| Extrait choisi |
--

Mais les questions politiques sensibles ne sont pas seules à être proscrites. En prévention de la censure chinoise, les personnages fictifs de méchants chinois ont disparu des films hollywoodiens. Red Dawn, remake d'un film plus ancien sur une invasion soviétique de l'Amérique, a été modifié grâce à des outils numériques : les envahisseurs chinois ont été transformés en soldats nord-coréens afin de ne pas donner une mauvaise image des Chinois. À l'époque, Dan Mintz, de DMG Entertainment, qui a produit et distribué le film en Chine, a déclaré que sans cette modification, « le contrecoup aurait été terrible. C'est comme être invité à un dîner et insulter son hôte toute la soirée. On ne peut même pas sauver les apparences ... Faire ce film n'était pas très judicieux. »
Pour complaire à la Chine, certains films comme Gravity, ont carrément manipulé les faits. Dans ce long métrage sorti en 2013, Sandra Bullock joue une astronaute américaine qui ne peut plus regagner sa navette spatiale endommagée par les débris d'un satellites russe. Bullock sauve sa vie en rejoignant une station spatiale chinoise. En réalité, « les Russes n'ont jamais fait exploser un de leurs satellite à coups de missiles comme le montre le film. En revanche, c'est exactement ce que les Chinois ont fait en 2007 », a écrit Michael Pillsbury dans The Hundred Year Marathon (Un marathon de cent ans).
« Les responsables du renseignement américain n'ont nullement été informés d'un lancer de missile chinois et ont reçu l'assurance répétée du gouvernement chinois qu'ils n'avaient pas de programme antisatellite. Avec une immense imprudence, les Chinois ont créé le plus vaste et le plus dangereux champ de débris spatiaux de l'histoire, mais dans le film, le blâme est rejeté sur les Russes. Gravity manipule l'information pour camper les Chinois en héros... les scénaristes ont sciemment déformé l'histoire de ce qui s'est réellement passé dans l'espace ... »

--

Entrées de données sauvegardées:
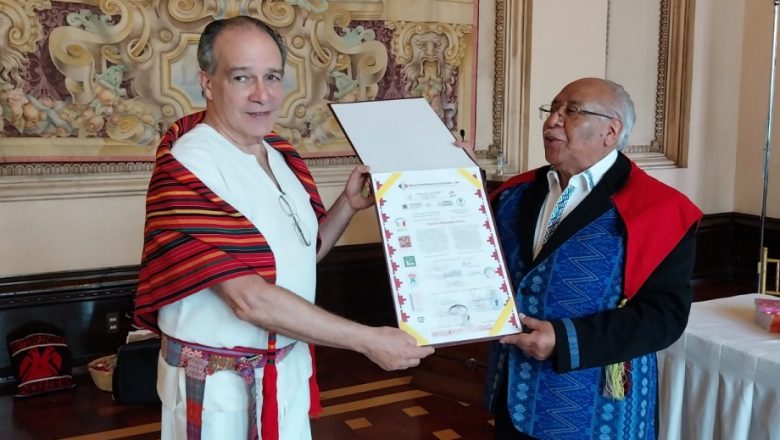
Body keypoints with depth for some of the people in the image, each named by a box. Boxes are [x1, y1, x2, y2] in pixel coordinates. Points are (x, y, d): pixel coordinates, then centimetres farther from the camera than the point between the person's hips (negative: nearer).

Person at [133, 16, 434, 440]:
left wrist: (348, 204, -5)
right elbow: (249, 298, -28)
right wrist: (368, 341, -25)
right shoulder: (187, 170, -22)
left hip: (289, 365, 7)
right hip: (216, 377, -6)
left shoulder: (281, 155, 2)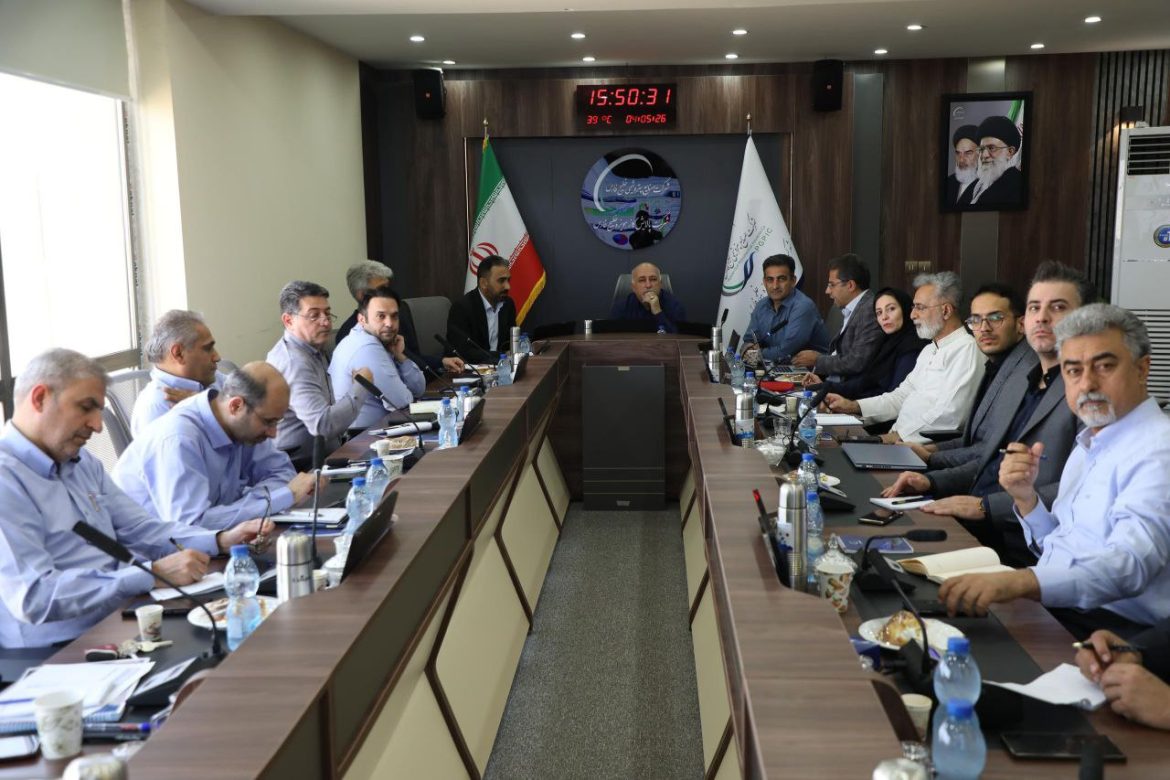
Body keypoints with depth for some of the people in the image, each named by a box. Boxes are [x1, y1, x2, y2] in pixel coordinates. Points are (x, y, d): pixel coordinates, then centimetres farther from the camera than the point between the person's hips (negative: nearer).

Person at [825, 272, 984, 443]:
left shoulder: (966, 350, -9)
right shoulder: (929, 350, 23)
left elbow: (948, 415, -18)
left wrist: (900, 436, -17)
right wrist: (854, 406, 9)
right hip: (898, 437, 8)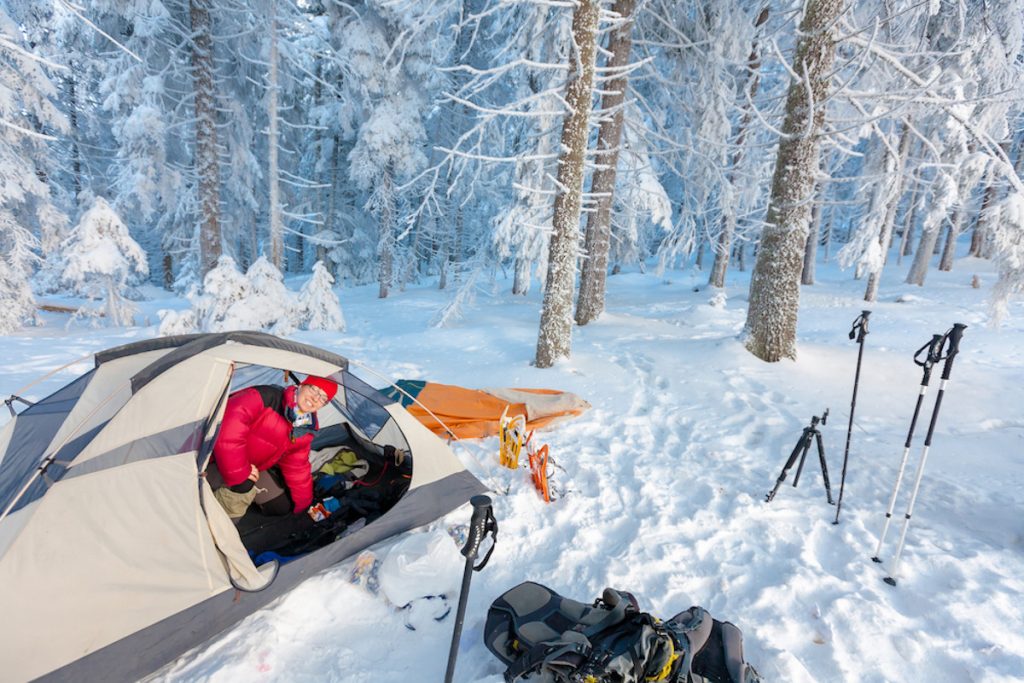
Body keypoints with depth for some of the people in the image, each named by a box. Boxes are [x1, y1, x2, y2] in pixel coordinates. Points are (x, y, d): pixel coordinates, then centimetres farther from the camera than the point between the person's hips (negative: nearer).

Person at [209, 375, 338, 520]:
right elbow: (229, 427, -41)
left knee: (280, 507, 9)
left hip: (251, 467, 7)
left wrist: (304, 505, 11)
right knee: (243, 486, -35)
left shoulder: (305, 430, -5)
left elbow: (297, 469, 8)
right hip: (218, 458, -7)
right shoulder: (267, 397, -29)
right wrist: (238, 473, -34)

--

| Consigne 1 |
Reproduisez le passage de l'extrait sur Hollywood et la censure chinoise qui va de « Pour complaire à » à « de cent ans). », ces deux bornes comprises.
| Consigne 2 |
Traduisez en anglais cette phrase de l'extrait sur Hollywood et la censure chinoise : « Bullock sauve sa vie en rejoignant une station spatiale chinoise. »
Les enregistrements ne sont pas nécessaires.

| Réponse rédigée 1 |
Pour complaire à la Chine, certains films comme Gravity, ont carrément manipulé les faits. Dans ce long métrage sorti en 2013, Sandra Bullock joue une astronaute américaine qui ne peut plus regagner sa navette spatiale endommagée par les débris d'un satellites russe. Bullock sauve sa vie en rejoignant une station spatiale chinoise. En réalité, « les Russes n'ont jamais fait exploser un de leurs satellite à coups de missiles comme le montre le film. En revanche, c'est exactement ce que les Chinois ont fait en 2007 », a écrit Michael Pillsbury dans The Hundred Year Marathon (Un marathon de cent ans).

| Réponse rédigée 2 |
Bullock saves her life by reaching a Chinese space station.